» DOCUMENT TEXT
= = = = =
= Pellendones =

Ancient pre-Roman Celtic people living on the Iberian Peninsula

The Iberian Peninsula in the 3rd century BC.

The Pellendones, also designated Pelendones Celtiberorum and Cerindones, were an ancient pre-Roman Celtiberian people living on the Iberian Peninsula. From the early 4th century BC they inhabited the region near the source of the river Duero in what today is north-central Spain, an area comprising the north of Soria, the southeast of Burgos and the southwest of La Rioja provinces.

==Origins==
Possibly of mixed Illyrian and Celtic origin, the Pellendones migrated to the Iberian Peninsula around the 4th Century BC. Their original native name might have been *Kellendones, and is possible that they were related to the Gallic Belendi or Pelendi of the middle Sigmatis (today's Leyre) river valley (approximately today's Belin-Béliet territory) in Gallia (Gaul). They spoke a 'Q-Celtic' language.
= = = = =
» MATERIAL PROVIDED
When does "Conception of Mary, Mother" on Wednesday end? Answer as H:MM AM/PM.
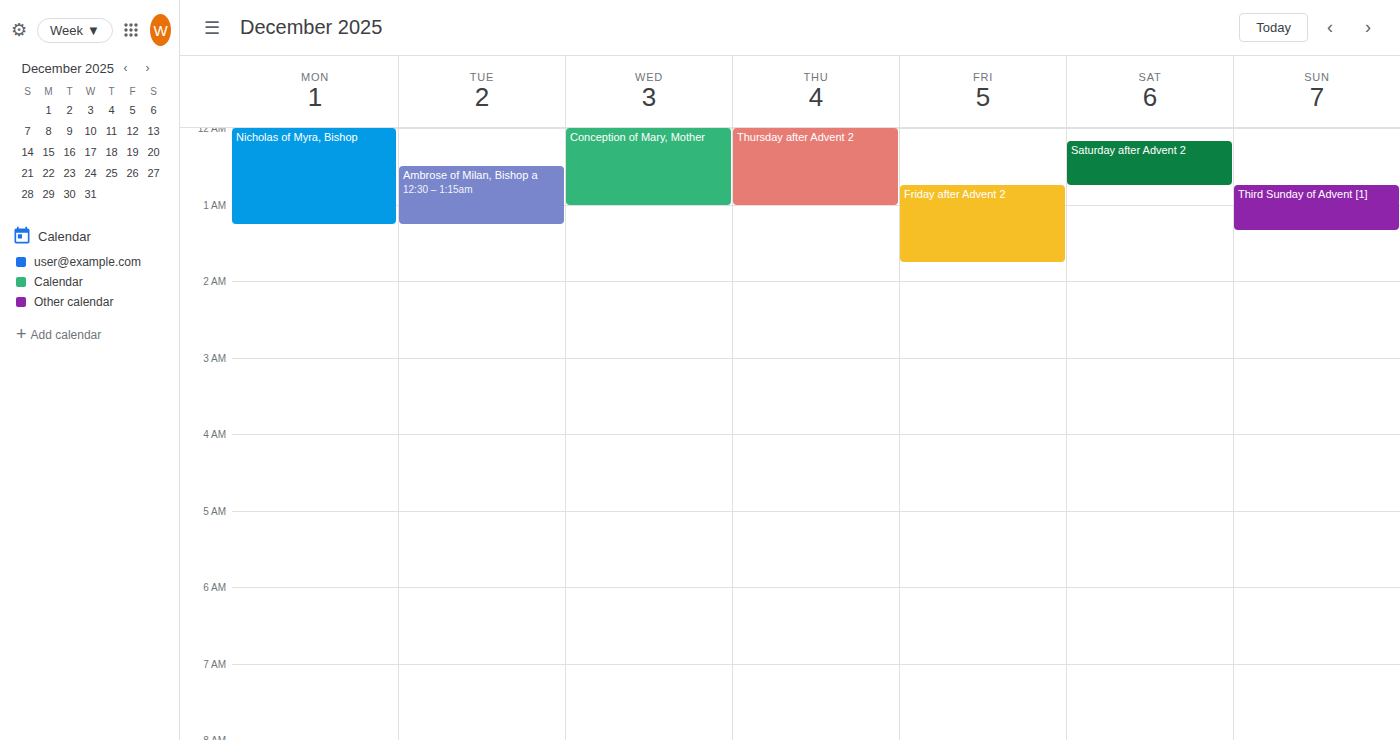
= = = = =
» CHALLENGES
a) Answer these from the text on the Pellendones, one line each:
(i) Which two other names does it give for the Pellendones?
(ii) Near the source of which river did they live?
(iii) What kind of language did they speak?
b) Extend the text on the Pellendones, picking up right after its last sentence.

» RESPONSES BY TASK
a)
(i) Pelendones Celtiberorum and Cerindones.
(ii) The Duero.
(iii) A 'Q-Celtic' language.

b)
==Culture==
A predominantly stock-raising people that practiced transhumance in the grazing lowlands of the Ebro valley, the Pellendones are attributed to the Iron Age "Culture of the Soria hillforts" (Cultura de los castros sorianos) that flourished between the 6th and 4th centuries BC in the north of present-day Soria province.

Their capital was Visontium (Vinuesa – Soria), and are credited as being the original founders of Numantia (Muela de Garray – Soria) and Savia (Soria?). They also controlled the towns of Aregrada/Arekorata (Muro de Ágreda – Sória; Celtiberian mints: Areicoraticos/Arecorataz), Arenetum (Arnedo, near Inestrillas – La Rioja), Quelia/Quelium (Quel, near Arnedo – La Rioja; Celtiberian mint: Cueliocos) and Contrebia Leukade (Aguillar del Rio Alhama – La Rioja), although the location of Viscintium, Lutia (Cantalucia?), Olibia and Varia remains either incertain or unknown.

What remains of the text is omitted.